Más tarde tuvo un ataque cardiaco. Se recuperó. Siguió bebiendo. Una mañana se oyó un disparo en su despacho. Nadie se movió. Nadie se atrevía a abrir la puerta. ¿Quién quería ver las paredes ensangrentadas de la oficina de Bill? Por fin, una secretaria valiente se animó a abrir la puerta. Allí estaba Harvey, sentado ante su escritorio, limpiando su arma. Se había disparado accidentalmente. Harvey le guiñó un ojo.
Kittredge, creo que se aproxima el fin. Días atrás, Cal me comunicó que Helms le dijo: «Me gustaría coger a Harvey por esa cabeza gorda que tiene y estrellarlo contra la pared».
Bien, al parecer tendré que hacerme cargo de la misión. Las probabilidades de regresar con vida deben de ser cien a una a mi favor, pero esa una asusta, ¿no?
Mi amor para ti y para Christopher.
HARRY
La llamada tardó medio año en llegar, pero finalmente llegó. Él sabía por qué estaba yo en Roma. Envió una limusina a esperarme al aeropuerto y a un hombre para que me escoltara a mi paso por la aduana. Esa noche, cuando entré en su despacho, encontré que iba vestido prácticamente igual que yo: traje gris oscuro, camisa blanca y corbata a rayas, la de él verde y negra, la mía roja y azul. Nos sentamos a las ocho de la noche. Habíamos planeado salir a comer a las nueve. Una botella de bourbon, un cubo con hielo y dos vasos sobre una bandeja. Bebimos durante siete horas, y jamás fuimos a comer. Vaciamos una segunda botella. Creo que nunca en mi vida bebí tan intensamente. Volé de regreso a los Estados Unidos con una resaca tan poderosa que no volví a probar el alcohol durante varios meses.
Sin embargo, mientras permanecí en el despacho de Harvey, bebí como si se tratara de agua o, más bien, de gasolina. Mi adrenalina era abundante.

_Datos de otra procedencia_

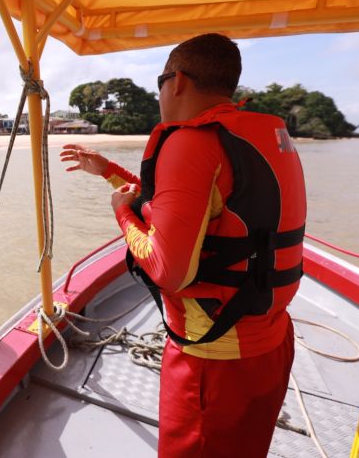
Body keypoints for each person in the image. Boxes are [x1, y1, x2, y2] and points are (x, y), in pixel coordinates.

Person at [60, 33, 306, 457]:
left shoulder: (191, 141)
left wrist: (120, 214)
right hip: (272, 341)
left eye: (160, 81)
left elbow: (167, 268)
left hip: (213, 358)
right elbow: (193, 208)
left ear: (176, 82)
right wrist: (108, 172)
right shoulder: (260, 135)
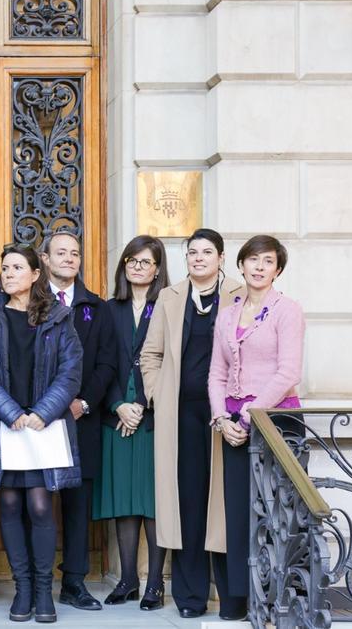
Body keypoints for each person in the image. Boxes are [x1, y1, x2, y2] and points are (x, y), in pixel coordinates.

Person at [0, 244, 84, 624]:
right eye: (5, 268)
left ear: (35, 274)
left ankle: (44, 590)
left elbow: (71, 371)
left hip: (42, 427)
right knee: (9, 505)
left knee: (40, 506)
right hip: (3, 425)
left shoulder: (59, 316)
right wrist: (11, 412)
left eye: (17, 267)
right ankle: (23, 588)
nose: (8, 273)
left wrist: (42, 413)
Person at [139, 228, 243, 619]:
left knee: (225, 505)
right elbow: (150, 354)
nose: (198, 258)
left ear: (221, 257)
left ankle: (233, 598)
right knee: (188, 504)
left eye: (207, 252)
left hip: (226, 415)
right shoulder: (170, 297)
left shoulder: (239, 294)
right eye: (192, 252)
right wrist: (157, 393)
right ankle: (190, 597)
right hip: (180, 414)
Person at [207, 235, 305, 622]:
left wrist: (249, 416)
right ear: (241, 265)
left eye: (268, 261)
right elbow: (216, 373)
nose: (259, 267)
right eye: (253, 259)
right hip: (233, 425)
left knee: (279, 513)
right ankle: (239, 598)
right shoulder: (227, 315)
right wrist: (221, 418)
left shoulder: (288, 310)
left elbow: (288, 372)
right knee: (238, 513)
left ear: (277, 270)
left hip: (276, 421)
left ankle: (282, 598)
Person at [40, 231, 116, 611]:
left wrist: (83, 403)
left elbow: (107, 363)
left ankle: (74, 582)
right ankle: (34, 583)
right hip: (35, 419)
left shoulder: (97, 308)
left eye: (75, 253)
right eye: (61, 252)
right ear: (45, 259)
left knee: (77, 506)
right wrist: (43, 407)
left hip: (80, 419)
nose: (69, 258)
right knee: (35, 503)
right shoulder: (28, 302)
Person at [94, 235, 170, 610]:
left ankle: (154, 584)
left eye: (146, 262)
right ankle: (127, 580)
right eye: (132, 261)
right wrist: (118, 405)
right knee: (124, 500)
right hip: (116, 418)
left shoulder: (169, 307)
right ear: (124, 266)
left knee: (153, 502)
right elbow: (100, 363)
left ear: (157, 269)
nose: (138, 267)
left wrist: (141, 404)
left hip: (155, 417)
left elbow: (171, 362)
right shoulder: (108, 309)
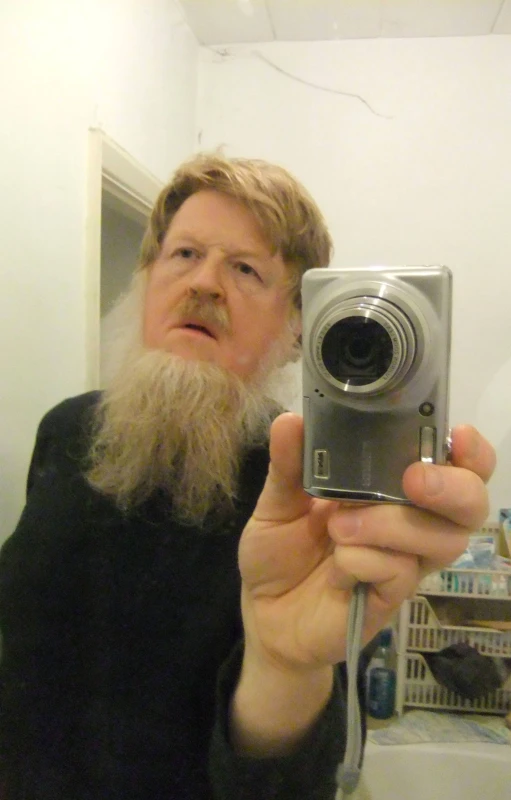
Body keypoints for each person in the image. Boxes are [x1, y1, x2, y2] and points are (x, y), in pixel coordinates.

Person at [0, 153, 495, 800]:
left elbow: (294, 779)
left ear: (296, 329)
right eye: (182, 254)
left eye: (244, 269)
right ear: (146, 279)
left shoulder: (302, 489)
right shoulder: (65, 431)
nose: (204, 282)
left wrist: (284, 668)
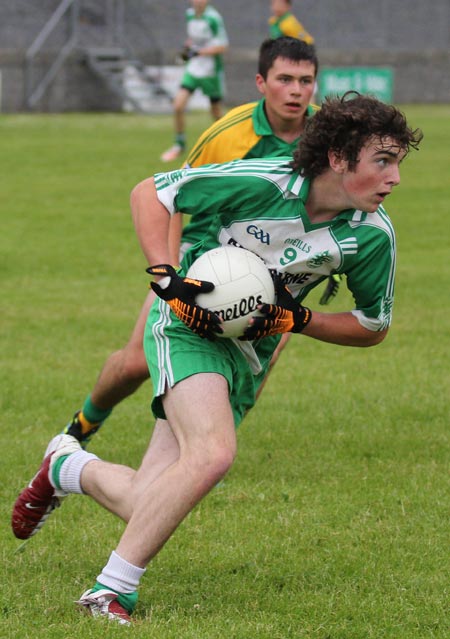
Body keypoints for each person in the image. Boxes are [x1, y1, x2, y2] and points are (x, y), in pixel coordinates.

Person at [12, 92, 422, 624]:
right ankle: (108, 593)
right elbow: (151, 193)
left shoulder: (370, 236)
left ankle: (67, 465)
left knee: (147, 502)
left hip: (248, 355)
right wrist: (166, 277)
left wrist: (299, 320)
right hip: (188, 326)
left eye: (397, 163)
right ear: (340, 159)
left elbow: (372, 325)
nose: (394, 179)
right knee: (212, 453)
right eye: (383, 162)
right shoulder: (264, 181)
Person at [58, 36, 322, 450]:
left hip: (271, 263)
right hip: (204, 252)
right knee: (136, 363)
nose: (296, 91)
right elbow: (172, 195)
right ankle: (83, 424)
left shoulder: (326, 139)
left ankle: (212, 442)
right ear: (260, 81)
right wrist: (171, 270)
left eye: (305, 81)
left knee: (271, 339)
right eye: (284, 79)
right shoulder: (229, 132)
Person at [160, 0, 229, 163]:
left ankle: (228, 145)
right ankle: (179, 145)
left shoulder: (213, 18)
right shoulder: (189, 14)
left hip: (210, 71)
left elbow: (223, 46)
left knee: (217, 114)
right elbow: (192, 39)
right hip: (194, 69)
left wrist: (199, 52)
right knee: (178, 105)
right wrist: (188, 48)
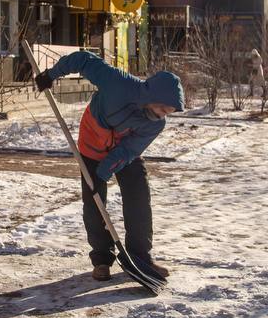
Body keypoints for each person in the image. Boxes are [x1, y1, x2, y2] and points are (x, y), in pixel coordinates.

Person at [35, 51, 184, 283]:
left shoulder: (155, 125)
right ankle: (102, 259)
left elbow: (129, 150)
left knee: (139, 194)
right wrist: (52, 74)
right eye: (164, 109)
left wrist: (105, 172)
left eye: (169, 113)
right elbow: (82, 60)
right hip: (92, 142)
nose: (164, 116)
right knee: (94, 200)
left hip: (122, 150)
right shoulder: (118, 82)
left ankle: (140, 258)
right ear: (154, 97)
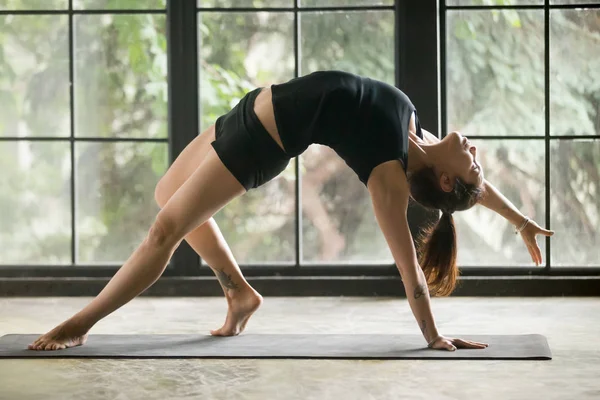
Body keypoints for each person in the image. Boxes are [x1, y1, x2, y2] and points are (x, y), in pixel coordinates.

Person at [28, 70, 553, 352]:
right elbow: (475, 194)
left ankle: (80, 323)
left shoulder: (389, 174)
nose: (478, 155)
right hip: (247, 110)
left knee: (164, 230)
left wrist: (433, 335)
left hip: (261, 143)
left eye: (474, 167)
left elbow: (410, 273)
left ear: (445, 179)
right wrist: (520, 220)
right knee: (167, 195)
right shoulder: (417, 133)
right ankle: (239, 293)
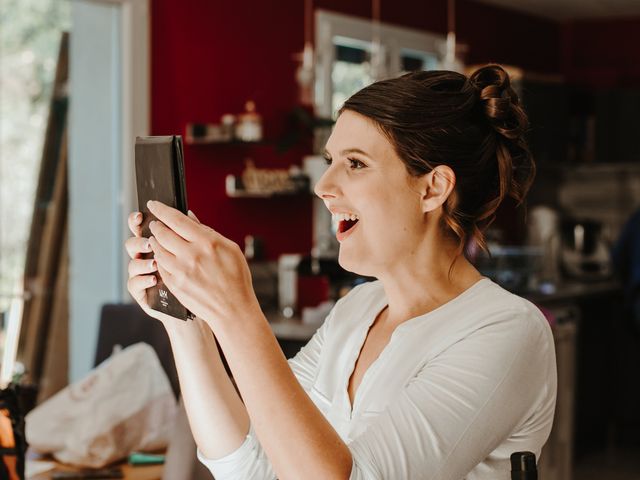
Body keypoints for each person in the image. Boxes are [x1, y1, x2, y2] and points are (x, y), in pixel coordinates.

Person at [125, 64, 557, 480]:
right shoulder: (358, 311)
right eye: (330, 159)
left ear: (432, 188)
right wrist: (187, 319)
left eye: (355, 163)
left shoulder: (506, 330)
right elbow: (250, 465)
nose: (323, 185)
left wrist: (239, 313)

Si lograba quemar el alcohol con la misma rapidez con que lo consumía, quizá pudiera penetrar en el sistema nervioso de William Harvey, de alto octanaje. Por cierto, llegué a entender cómo era posible que bebiese tanto: William Harvey no había pasado una sola hora de su vida en que se sintiera libre de una amenaza exterior.
Empezamos con toda tranquilidad.
—Sé por qué estás aquí —dijo en voz baja—, y está bien. Te enviaron para hacer el trabajo de otro hombre.
—No estoy aquí porque quiera estar —respondí—, pero sé por qué me fue encargada esta misión. El motivo es que yo al menos sé lo que usted ha logrado, y lo que representa.
—Siempre fuiste bueno para rodear de mierda tus palabras. —Cloqueó, algo nada acostumbrado en él—. Allá, en Berlín, no dejabas de espiarme, SM/CEBOLLA.